(Beginning of Excerpt)

Here t identifies the nucleon species (or isospin) and n denotes the principal quantum number. We note that some of the semi-magic nuclei that will be used to calibrate the energy density functional may have open protons or neutron shells. In such case, we continue to assume spherical symmetry, but introduce a fractional occupancy for the valence shell. For example, in the particular case of ¹¹⁶Sn, only two neutrons occupy the valence d_3/2 orbital, so the filling fraction is set to 1/2.

2.2 Dirac equations

In turn, the nucleons satisfy a Dirac equation with scalar and time-like vector potentials generated by the meson fields. The eigenstates of the Dirac equation for the spherically symmetric ground state assumed here may be classified according to a generalized angular momentum κ. The orbital angular momentum l and total angular momentum j are obtained from κ as follows:

j = | κ | - \frac{1}{2}; l = \{\begin{cases} κ, & i f κ > 0; \\ - (1 + κ), & i f κ < 0, \end{cases} (4)

where κ takes all integer values different from zero. For example, κ = − 1 corresponds to the s_1/2 orbital. The single-particle solutions of the Dirac equation may then be written as

U_{n κ m t} (r) = \frac{1}{r} (\begin{matrix} g_{n κ t} (r) Y_{+ κ m} (\hat{r}) \\ i f_{n κ t} (r) Y_{- κ m} (\hat{r}) \end{matrix}), (5)

where m is the magnetic quantum number and the spin-spherical harmonics $Y_{κ m}$ are obtained by coupling the orbital angular l momentum and the intrinsic nucleon spin to a total angular momentum j. However, note that the orbital angular momentum of the upper and lower components differ by one unit, indicating that the orbital angular momentum is not a good quantum number. The functions g_nκt and f_nκt satisfy a set of first order, coupled differential equations that must be solved to obtain the single particle spectrum:

(\frac{d}{d r} + \frac{κ}{r}) g_{a} (r) - [E_{a} + M - Φ_{0} (r) - W_{0} (r) \mp \frac{1}{2} B_{0} (r) - e \{\begin{matrix} 1 \\ 0 \end{matrix}\} A_{0} (r)] f_{a} (r) = 0, (6a)

(End of Excerpt)
(Beginning of Supplied records)

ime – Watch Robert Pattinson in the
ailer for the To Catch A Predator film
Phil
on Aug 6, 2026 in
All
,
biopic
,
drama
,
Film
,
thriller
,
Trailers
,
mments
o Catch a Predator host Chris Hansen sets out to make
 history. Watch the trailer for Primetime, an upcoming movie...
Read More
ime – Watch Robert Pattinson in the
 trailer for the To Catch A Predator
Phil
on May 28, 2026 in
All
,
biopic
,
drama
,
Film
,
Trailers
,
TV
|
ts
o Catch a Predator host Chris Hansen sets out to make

(End of Supplied records)

→ **Job item**: Continue the excerpt on the Dirac equations for nucleons in meson fields from the point where it stops.

→ **Exercise response**:
(\frac{d}{d r} - \frac{κ}{r}) f_{a} (r) + [E_{a} - M + Φ_{0} (r) - W_{0} (r) \mp \frac{1}{2} B_{0} (r) - e \{\begin{matrix} 1 \\ 0 \end{matrix}\} A_{0} (r)] g_{a} (r) = 0, (6b)

Where the upper numbers correspond to protons and the lower ones to neutrons, and we have used the shorthand notation a = {nκt} to denote the relevant quantum numbers. The mass of both nucleons is denoted by M, and it is fixed to the value 939 MeV. Finally, g_a(r) and f_a(r) satisfy the following normalization condition:

\int_{0}^{\infty} (g_{a}^{2} (r) + f_{a}^{2} (r)) d r = 1 . (7)

Looking back at Eq. 3, we observe that the proton and neutron vector densities are conserved, namely, their corresponding integrals yield the number of protons Z and the number of neutrons N, respectively. In contrast, the scalar density is not conserved.

2.3 Ground state properties

From the solution of both the Klein-Gordon equations for the mesons Eq. 2 and the Dirac equation for the nucleons Eq. 6, we can calculate all ground-state properties of a nucleus composed of Z protons and N neutrons. The proton and neutron mean square radii are determined directly in terms of their respective vector densities:

R_{p}^{2} \equiv \frac{4 π}{Z} \int_{0}^{\infty} r^{4} ρ_{v,p} (r) d r, (8a)

R_{n}^{2} \equiv \frac{4 π}{N} \int_{0}^{\infty} r^{4} ρ_{v,n} (r) d r . (8b)

Following [60] we approximate the charge radius of the nucleus by folding the finite size of the proton r_p as:

R_{ch}^{2} = R_{p}^{2} + r_{p}^{2}, (9)

where we have used for the radius of a single proton r_p = 0.84 fm [62].

In turn, the total binding energy per nucleon E/A− M, includes contributions from both the nucleon and meson fields: E = E_nuc + E_mesons. The nucleon contribution is calculated directly in terms of the single particle energies obtained from the solution of the Dirac equation. That is,

E_{nuc} = \sum_{a}^{occ} (2 j_{a} + 1) E_{a}, (10)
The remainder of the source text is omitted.